▶ [Problem A]
Quote the collected data rows word for word, all of them, leaving out the pictures.

▶ [Text for analysis]

BEGIN

In Greek myth, Perseus was the son of Danaë, daughter of King Acrisius of Argos. Acrisius had locked Danaë away in a heavily guarded dungeon when an oracle foretold that he would be
killed by his grandson. But Zeus visited Danaë in the form of a shower of golden rain that fell through the skylight of the
dungeon into her lap and impregnated her. When Acrisius found out, he locked
Danaë and the infant Perseus into a wooden chest and cast them out to sea.
Inside the bobbing chest Danaë clutched her child and prayed to Zeus for deliverance from the sea. A few days
later, the chest washed ashore on the island of Seriphos, its cargo still alive
but starved and thirsty. A fisherman, Dictys, broke the chest open and found
the mother and child. Dictys brought up Perseus as his own son.

END

▶ [Problem B]
Print the part of the Perseus passage starting with "In Greek myth, Perseus" and going on through "out to sea.", with no changes.

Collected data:
BEGIN

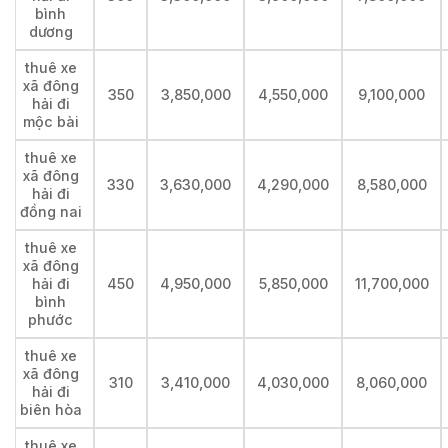
bình
dương
thuê xe
xã đông
350
3,850,000
4,550,000
9,100,000
hải đi
mộc bài
thuê xe
xã đông
330
3,630,000
4,290,000
8,580,000
hải đi
đồng nai
thuê xe
xã đông
hải đi
450
4,950,000
5,850,000
11,700,000
bình
phước
thuê xe
xã đông
310
3,410,000
4,030,000
8,060,000
hải đi
biên hòa
thuê xe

END

▶ [Written response A]
bình
dương
thuê xe
xã đông
350
3,850,000
4,550,000
9,100,000
hải đi
mộc bài
thuê xe
xã đông
330
3,630,000
4,290,000
8,580,000
hải đi
đồng nai
thuê xe
xã đông
hải đi
450
4,950,000
5,850,000
11,700,000
bình
phước
thuê xe
xã đông
310
3,410,000
4,030,000
8,060,000
hải đi
biên hòa
thuê xe

▶ [Written response B]
In Greek myth, Perseus was the son of Danaë, daughter of King Acrisius of Argos. Acrisius had locked Danaë away in a heavily guarded dungeon when an oracle foretold that he would be
killed by his grandson. But Zeus visited Danaë in the form of a shower of golden rain that fell through the skylight of the
dungeon into her lap and impregnated her. When Acrisius found out, he locked
Danaë and the infant Perseus into a wooden chest and cast them out to sea.